Ata da assembleia que autoriza a obrigação financeira é registrada, conferindo publicidade e segurança jurídica ao ato condominial.
Reunião do dossiê de governança, financeiro e regulatório necessário para análise de crédito e aderência à estrutura regulada.
Conclusão da análise de crédito, emissão do instrumento jurídico (CCB) e formalização do enquadramento conforme a política de originação e PLD/FT.
DOCUMENTAÇÃO E GOVERNANÇA
A análise técnica e a aderência à estrutura regulada exigem documentação organizada por blocos. A relação completa é compartilhada ao longo do processo; o que segue descreve o escopo de cada bloco.
BLOCO I
Reúne os documentos que demonstram a existência regular do condomínio, a representação legítima do síndico e a aprovação da obrigação financeira pelos órgãos competentes. Inclui convenção registrada, ata de eleição do síndico, identificação do representante e ata de assembleia que aprova a operação.
BLOCO II
Compõe a base para o dimensionamento da operação.

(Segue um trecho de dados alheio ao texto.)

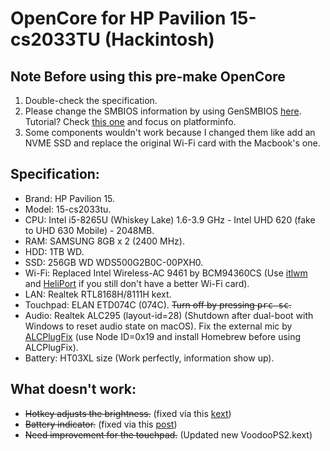 # OpenCore for HP Pavilion 15-cs2033TU (Hackintosh)

## Note Before using this pre-make OpenCore

1. Double-check the specification.
2. Please change the SMBIOS information by using GenSMBIOS [here](https://github.com/corpnewt/GenSMBIOS). Tutorial? Check [this one](https://dortania.github.io/OpenCore-Install-Guide/config-laptop.plist/coffee-lake.html#platforminfo) and focus on platforminfo.
3. Some components wouldn't work because I changed them like add an NVME SSD and replace the original Wi-Fi card with the Macbook's one.

## Specification:

- Brand: HP Pavilion 15.
- Model: 15-cs2033tu.
- CPU: Intel i5-8265U (Whiskey Lake) 1.6-3.9 GHz - Intel UHD 620 (fake to UHD 630 Mobile) - 2048MB.
- RAM: SAMSUNG 8GB x 2 (2400 MHz).
- HDD: 1TB WD.
- SSD: 256GB WD WDS500G2B0C-00PXH0.
- Wi-Fi: Replaced Intel Wireless-AC 9461 by BCM94360CS (Use [itlwm](https://github.com/OpenIntelWireless/itlwm) and [HeliPort](https://github.com/OpenIntelWireless/HeliPort) if you still don't have a better Wi-Fi card).
- LAN: Realtek RTL8168H/8111H kext.
- Touchpad: ELAN ETD074C (074C). ~~Turn off by pressing <kbd>prc sc</kbd>.~~
- Audio: Realtek ALC295 (layout-id=28) (Shutdown after dual-boot with Windows to reset audio state on macOS). Fix the external mic by [ALCPlugFix](https://github.com/black-dragon74/ALCPlugFix-Swift) (use Node ID=0x19 and install Homebrew before using ALCPlugFix).
- Battery: HT03XL size (Work perfectly, information show up).

## What doesn't work:

- ~~Hotkey adjusts the brightness.~~ (fixed via this [kext](https://github.com/acidanthera/BrightnessKeys))
- ~~Battery indicator.~~ (fixed via this [post](https://www.reddit.com/r/hackintosh/comments/n2nvf8/ecenabler_no_more_acpi_patches_for_battery_sorta/))
- ~~Need improvement for the touchpad.~~ (Updated new VoodooPS2.kext)
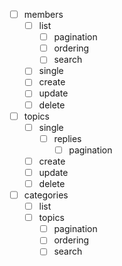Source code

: - [ ] members
  - [ ] list
    - [ ] pagination
    - [ ] ordering
    - [ ] search
  - [ ] single
  - [ ] create
  - [ ] update
  - [ ] delete
- [ ] topics
  - [ ] single
    - [ ] replies
      - [ ] pagination
  - [ ] create
  - [ ] update
  - [ ] delete
- [ ] categories
  - [ ] list
  - [ ] topics
    - [ ] pagination
    - [ ] ordering
    - [ ] search
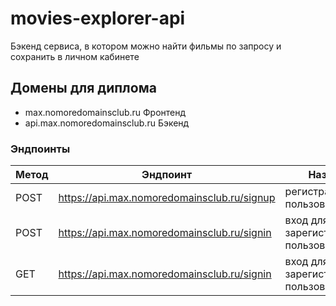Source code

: # movies-explorer-api
Бэкенд сервиса, в котором можно найти фильмы по запросу и сохранить в личном кабинете

## Домены для диплома
- max.nomoredomainsclub.ru		Фронтенд
- api.max.nomoredomainsclub.ru	Бэкенд

### Эндпоинты
|Метод|Эндпоинт|Назначение|
|-----|--------|----------|
|POST|<https://api.max.nomoredomainsclub.ru/signup>|регистрация нового пользователя|
|POST|<https://api.max.nomoredomainsclub.ru/signin>|вход для зарегистрированного пользователя|
|GET|<https://api.max.nomoredomainsclub.ru/signin>|вход для зарегистрированного пользователя|
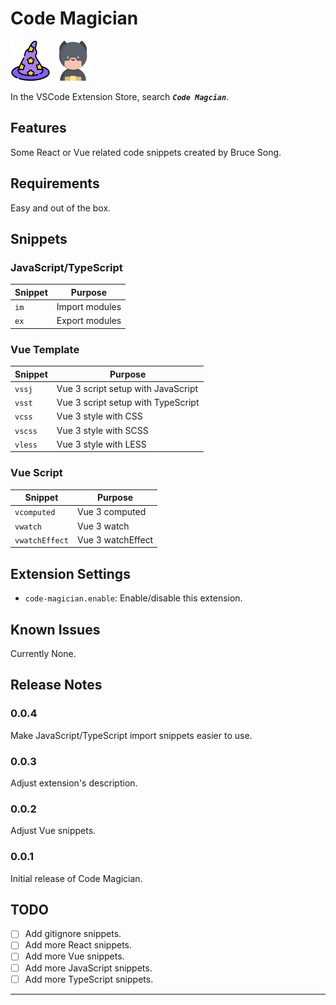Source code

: # Code Magician

<img src='./images/code-magician.png' width='64' height='64' /> <img src='./images/avatar.png' width='64' height='64' />

In the VSCode Extension Store, search _**`Code Magcian`**_.

## Features

Some React or Vue related code snippets created by Bruce Song.

## Requirements

Easy and out of the box.

## Snippets

### JavaScript/TypeScript

| Snippet | Purpose        |
| ------- | -------------- |
| `im`    | Import modules |
| `ex`    | Export modules |

### Vue Template

| Snippet | Purpose                            |
| ------- | ---------------------------------- |
| `vssj`  | Vue 3 script setup with JavaScript |
| `vsst`  | Vue 3 script setup with TypeScript |
| `vcss`  | Vue 3 style with CSS               |
| `vscss` | Vue 3 style with SCSS              |
| `vless` | Vue 3 style with LESS              |

### Vue Script

| Snippet        | Purpose           |
| -------------- | ----------------- |
| `vcomputed`    | Vue 3 computed    |
| `vwatch`       | Vue 3 watch       |
| `vwatchEffect` | Vue 3 watchEffect |

## Extension Settings

- `code-magician.enable`: Enable/disable this extension.

## Known Issues

Currently None.

## Release Notes

### 0.0.4

Make JavaScript/TypeScript import snippets easier to use.

### 0.0.3

Adjust extension's description.

### 0.0.2

Adjust Vue snippets.

### 0.0.1

Initial release of Code Magician.

## TODO

- [ ] Add gitignore snippets.
- [ ] Add more React snippets.
- [ ] Add more Vue snippets.
- [ ] Add more JavaScript snippets.
- [ ] Add more TypeScript snippets.

---
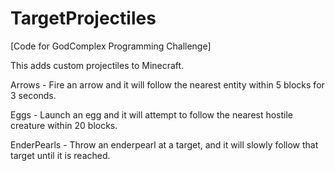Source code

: # TargetProjectiles

[Code for GodComplex Programming Challenge]

This adds custom projectiles to Minecraft.

Arrows - Fire an arrow and it will follow the nearest entity within 5 blocks for 3 seconds.

Eggs - Launch an egg and it will attempt to follow the nearest hostile creature within 20 blocks.

EnderPearls - Throw an enderpearl at a target, and it will slowly follow that target until it is reached.
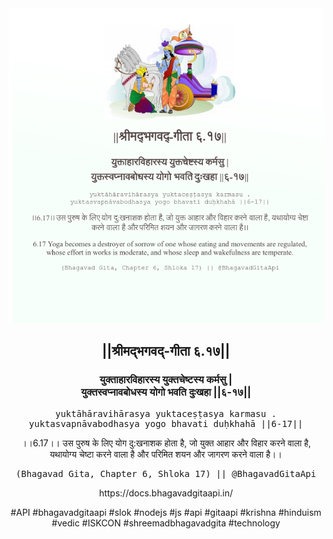 <img src="../../asset/BG_6_17.png"/>
<center><h2>||श्रीमद्‍भगवद्‍-गीता ६.१७||</h2>
<h3>युक्ताहारविहारस्य युक्तचेष्टस्य कर्मसु |<br/>युक्तस्वप्नावबोधस्य योगो भवति दुःखहा ||६-१७||</h3>
<pre>yuktāhāravihārasya yuktaceṣṭasya karmasu .<br/>yuktasvapnāvabodhasya yogo bhavati duḥkhahā ||6-17||</pre>
<p>।।6.17।। उस पुरुष के लिए योग दु:खनाशक होता है, जो युक्त आहार और विहार करने वाला है, यथायोग्य चेष्टा करने वाला है और परिमित शयन और जागरण करने वाला है।।</p>
<pre>(Bhagavad Gita, Chapter 6, Shloka 17) || @BhagavadGitaApi</pre><p>https://docs.bhagavadgitaapi.in/</p><p>#API #bhagavadgitaapi #slok #nodejs #js #api #gitaapi #krishna #hinduism #vedic #ISKCON #shreemadbhagavadgita #technology</p></center>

Abrange balancete, fluxo de caixa, prestação de contas, relatórios de inadimplência atual e acumulada e a consulta a bureau de crédito do CNPJ do condomínio. Quando aplicável, integra também os documentos da garantidora.
Blocos adicionais de formalização e de compliance compõem a fase final da operação, incluindo a ficha técnica, a minuta da CCB e o enquadramento conforme a política de originação e PLD/FT.
O PAPEL DO CRÉDITO NA GESTÃO
A decisão de contratar uma operação é do condomínio, exercida pela assembleia e conduzida pelo síndico. O crédito não antecipa essa decisão, nem a dispensa. Existe para viabilizar no tempo correto aquilo que já foi deliberado.
Quando bem dimensionado, preserva o equilíbrio financeiro do condomínio, evita rateios extraordinários concentrados e sustenta a continuidade da operação corrente. É instrumento de manutenção do patrimônio comum, e do valor que ele representa para cada condômino.
Este é o lugar do crédito na LIV: peça da gestão condominial feita com método, dentro de uma estrutura regulada, a serviço de quem responde pelo condomínio.